I keep comparing Sadie with the boy's and don't realize how big she really is. These boy's of mine are huge.


Well Sadie is 22" and 60 pounds, she should be done growing here soon. She will be 1 year old in October. She is still on the skinny side but starting to fill out a little.

I need to stop comparing her to the boy's...LOL


----------



## LOVEisGOLDEN (Jan 4, 2008)

what?! no new pictures! we need to see that beautiful girl!


----------



## Oaklys Dad (Dec 28, 2005)

At 60 lb at one year she could stand up to my boys easily. The boys are just mid 70's. I'm sure she will add another 5-10 in the next year.


----------



## Heidi36oh (Feb 27, 2007)

LOVEisGOLDEN said:


> what?! no new pictures! we need to see that beautiful girl!


Here you go, she is sound asleep..LOL


----------



## Heidi36oh (Feb 27, 2007)

Oaklys Dad said:


> At 60 lb at one year she could stand up to my boys easily. The boys are just mid 70's. I'm sure she will add another 5-10 in the next year.


Mine are in the mid 70's but there very tall, both stand 26" at shoulders.

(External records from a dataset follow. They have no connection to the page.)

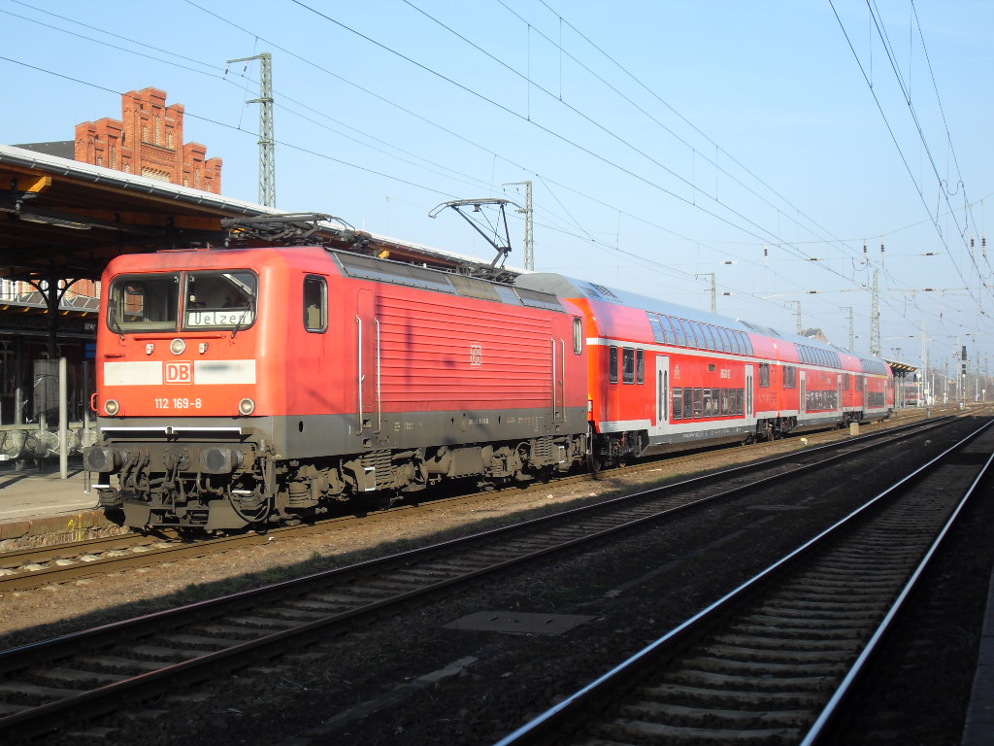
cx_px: 497
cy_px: 373
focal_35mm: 59
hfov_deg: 32.7
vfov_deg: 24.8
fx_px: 1694
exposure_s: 1/350
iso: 80
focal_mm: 10.1
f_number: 3.7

She still looks small compared to them...LOL


----------



## BeauShel (May 20, 2007)

She justs gets prettier and prettier as she grows up.


----------



## Heidi36oh (Feb 27, 2007)

Thanks Carole, she is a sweet heart, never gave me any trouble yet..LOL


----------



## Heidi36oh (Feb 27, 2007)

Do you guy's think she looks like a lab, if not what could be in the mix?? 
I don't think she is ever gonna grow into those ears..LOL


----------



## spruce (Mar 13, 2008)

wouldn't it be great if she kept those wonderful long ears!! 

98% lab I'd think - 1% off for white spot, l% for long (beautiful) ears.


----------



## Heidi36oh (Feb 27, 2007)

spruce said:


> wouldn't it be great if she kept those wonderful long ears!!
> 
> 98% lab I'd think - 1% off for white spot, l% for long (beautiful) ears.


LOL, yeah she looks cute with those ears. 

I can't figure out now that she is grown what she could be mixed with..LOL
She is definitely almost lab


----------



## T&T (Feb 28, 2008)

SWEET DREAMS BEAUTIFUL :heartbeat
ZZZzzzzzzzzzzz zzzzzz zzzzz


----------